First We should create a mathematical criteria of rule quality and effectivly. (I suppose that this criteria reject/commit new rules and remove old rules) The first and main criteria is ham/spam ratio for whitelist rules (score<0) and spam/ham ratio for blacklist rules (score>0). The second criteria is "popularity" or "wide" - ham/totalhams from whitelist rules and spam/totalspams for blacklist rules. The third criteria is correlation this other rules. For bayes rules correlation = 0; Itis good. For better quality all coefficients must be > 200. There are rules that have biggest Ratio (big scores) but work seldom. There are rules that have small Ratio (small scores) but they work almost in every message and there are many rules of this type. We dont need rules whith small scores that work seldom. The total criteria I define as production Ratio*Wide
> so the score optimizer (GA or the perceptron) Why you use Genetic Algorith and perceptron, but not use some Statistical Rules? For example Score = log(spams/(20+hams_detected_as_spam)) for blacklisted rules. (20 is a penalty for low accuracy data)
Subject: Re: bayes scores > First We should create a mathematical criteria of rule quality and > effectivly. > > (I suppose that this criteria reject/commit new rules and remove old rules) > > The first and main criteria is ham/spam ratio for whitelist rules > (score<0) and spam/ham ratio for blacklist rules (score>0). We already have criteria. We use the S/O ratio (spam/overall = spam/(ham+spam) using a 50/50 weighting of ham to spam so the weighting is constant). High is good for spam rules. Low is good for ham rules. We also use a RANK number which is a relative ranking system of each rule compared to every other rule. We also use the hit rate. SPAM% for spam rules and HAM% for ham rules. And also we use overlap (or correlation) of rules to eliminate rules that overlap with other rules too much. At the end of the day, however, the only thing that matters is the score generated by the perceptron. It does a better job than other simple measures of setting scores because interactions between rules are too complicated to represent with simple formulas.
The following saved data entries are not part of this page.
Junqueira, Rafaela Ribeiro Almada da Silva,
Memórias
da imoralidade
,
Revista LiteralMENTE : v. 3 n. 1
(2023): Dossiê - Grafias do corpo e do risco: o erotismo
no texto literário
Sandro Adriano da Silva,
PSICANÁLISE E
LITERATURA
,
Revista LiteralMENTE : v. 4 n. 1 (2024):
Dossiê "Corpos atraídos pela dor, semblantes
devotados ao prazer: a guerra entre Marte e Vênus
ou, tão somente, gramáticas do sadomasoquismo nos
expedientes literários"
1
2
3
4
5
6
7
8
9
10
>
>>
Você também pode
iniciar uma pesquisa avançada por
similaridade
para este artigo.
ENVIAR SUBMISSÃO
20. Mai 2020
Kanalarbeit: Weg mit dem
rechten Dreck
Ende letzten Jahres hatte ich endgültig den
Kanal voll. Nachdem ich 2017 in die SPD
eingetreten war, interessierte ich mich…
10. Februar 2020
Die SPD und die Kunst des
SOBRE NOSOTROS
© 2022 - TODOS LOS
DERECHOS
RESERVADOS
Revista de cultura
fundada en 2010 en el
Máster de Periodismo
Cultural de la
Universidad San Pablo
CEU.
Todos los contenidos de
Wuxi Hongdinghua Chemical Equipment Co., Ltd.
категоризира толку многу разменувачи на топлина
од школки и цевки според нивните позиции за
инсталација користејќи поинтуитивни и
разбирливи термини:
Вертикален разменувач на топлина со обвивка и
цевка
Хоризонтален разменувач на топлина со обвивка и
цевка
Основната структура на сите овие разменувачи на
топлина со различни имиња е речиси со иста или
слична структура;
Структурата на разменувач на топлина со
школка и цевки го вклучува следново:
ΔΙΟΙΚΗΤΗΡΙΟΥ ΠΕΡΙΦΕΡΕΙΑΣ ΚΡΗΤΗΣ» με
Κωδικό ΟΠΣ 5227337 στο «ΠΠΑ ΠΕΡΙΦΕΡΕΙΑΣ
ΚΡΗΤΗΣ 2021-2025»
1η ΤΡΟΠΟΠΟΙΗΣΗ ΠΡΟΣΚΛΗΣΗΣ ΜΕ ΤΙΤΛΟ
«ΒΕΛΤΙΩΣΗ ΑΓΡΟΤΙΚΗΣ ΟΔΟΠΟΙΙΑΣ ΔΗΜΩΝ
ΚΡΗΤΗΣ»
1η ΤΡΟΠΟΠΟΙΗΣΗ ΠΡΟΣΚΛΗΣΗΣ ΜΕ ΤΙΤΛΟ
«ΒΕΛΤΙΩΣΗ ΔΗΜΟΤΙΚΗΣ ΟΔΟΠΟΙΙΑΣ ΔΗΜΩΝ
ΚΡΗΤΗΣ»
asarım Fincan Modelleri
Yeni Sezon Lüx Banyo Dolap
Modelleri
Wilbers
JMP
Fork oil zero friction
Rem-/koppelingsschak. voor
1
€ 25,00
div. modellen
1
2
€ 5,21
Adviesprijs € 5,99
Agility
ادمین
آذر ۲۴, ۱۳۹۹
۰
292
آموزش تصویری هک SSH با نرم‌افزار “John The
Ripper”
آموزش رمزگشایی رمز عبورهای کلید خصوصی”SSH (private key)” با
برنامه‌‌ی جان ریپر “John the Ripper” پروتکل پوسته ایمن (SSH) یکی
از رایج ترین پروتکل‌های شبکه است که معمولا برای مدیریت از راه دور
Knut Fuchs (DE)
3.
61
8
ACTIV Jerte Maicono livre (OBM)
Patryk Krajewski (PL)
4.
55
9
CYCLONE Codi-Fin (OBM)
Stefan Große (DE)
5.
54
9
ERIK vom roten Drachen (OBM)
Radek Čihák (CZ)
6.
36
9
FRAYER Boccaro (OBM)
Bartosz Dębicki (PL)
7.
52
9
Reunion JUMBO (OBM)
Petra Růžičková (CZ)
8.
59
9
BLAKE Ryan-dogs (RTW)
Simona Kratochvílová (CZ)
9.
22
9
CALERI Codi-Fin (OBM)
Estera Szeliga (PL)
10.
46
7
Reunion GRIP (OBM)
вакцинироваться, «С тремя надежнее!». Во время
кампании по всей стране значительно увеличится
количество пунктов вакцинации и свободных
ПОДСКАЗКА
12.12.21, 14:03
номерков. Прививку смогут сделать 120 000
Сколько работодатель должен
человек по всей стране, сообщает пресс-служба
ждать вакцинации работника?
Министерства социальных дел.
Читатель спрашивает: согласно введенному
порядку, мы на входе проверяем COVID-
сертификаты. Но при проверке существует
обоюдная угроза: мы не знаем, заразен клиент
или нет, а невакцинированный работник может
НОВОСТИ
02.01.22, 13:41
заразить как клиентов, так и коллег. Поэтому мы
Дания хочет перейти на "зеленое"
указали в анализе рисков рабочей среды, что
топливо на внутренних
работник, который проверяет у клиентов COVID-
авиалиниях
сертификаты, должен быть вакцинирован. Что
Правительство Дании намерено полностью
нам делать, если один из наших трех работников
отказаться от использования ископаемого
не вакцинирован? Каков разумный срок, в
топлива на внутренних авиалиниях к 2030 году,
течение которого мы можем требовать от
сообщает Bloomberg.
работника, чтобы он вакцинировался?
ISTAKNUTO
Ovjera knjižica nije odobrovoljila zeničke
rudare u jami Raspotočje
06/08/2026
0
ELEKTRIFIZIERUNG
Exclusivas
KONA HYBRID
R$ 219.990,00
>we already have criteria. >We use the S/O ratio (spam/overall = spam/(ham+spam) using a 50/50 >weighting of ham to spam so the weighting is constant). High is good >for spam rules. Low is good for ham rules. >We also use a RANK number which is a relative ranking system of each >rule compared to every other rule. RANK - is simple sorting by other criteries? >We also use the hit rate. SPAM% for spam rules and HAM% for ham rules. Thank you for criteria! We have 3 coefficient - R/0, HitRate and Overlap What about Potencial Forging? Lets speak about R/0, HitRate What should be R/0 and HitRate for new rule, that rule will be accepted? Can we public formula R/0*HitRate > something to accept new rules? Where users can found R/0 and HitRates for all rules? At page http://www.spamassassin.org/tests.html I see only scores. Can we public corpus size, number on hams/spams, and R/0 ratio and HitRate for every rule on this page? Thank you?
For Bayes rules we should select intervals, that maximize the sum of R/0*HitRates BAYES_INTERVAL1 R/O*HitRate = B1 ...... BAYES_INTERVALN R/0*HitRate = B2 Sum = B1 + ... + BN
For Bayes rules we should select intervals, that maximize the sum of R/0*HitRates BAYES_INTERVAL1 R/O*HitRate = B1 BAYES_INTERVAL2 R/O*HitRate = B2 ...... BAYES_INTERVALN R/0*HitRate = BN Sum = B1 + B2 + ... + BN, N = fixed I think, this sum will be maximum, if b1 will be about b2, b2 about b3 ... b1 about bn -------- Other idea is to transfer bayses probability to scores Bayes_Score = Constant1*log(BAYES_PROBABYLYTY) if BAYES_PROBABYLYTY < 0.5 Bayes_Score = -Constant2*log(1-BAYES_PROBABYLYTY) if BAYES_PROBABYLYTY > 0.5 We should select only Constant1 and Constant2
Closing as WORKSFORME, maybe we'll tweak the ranges, but I don't want to argue with you about it.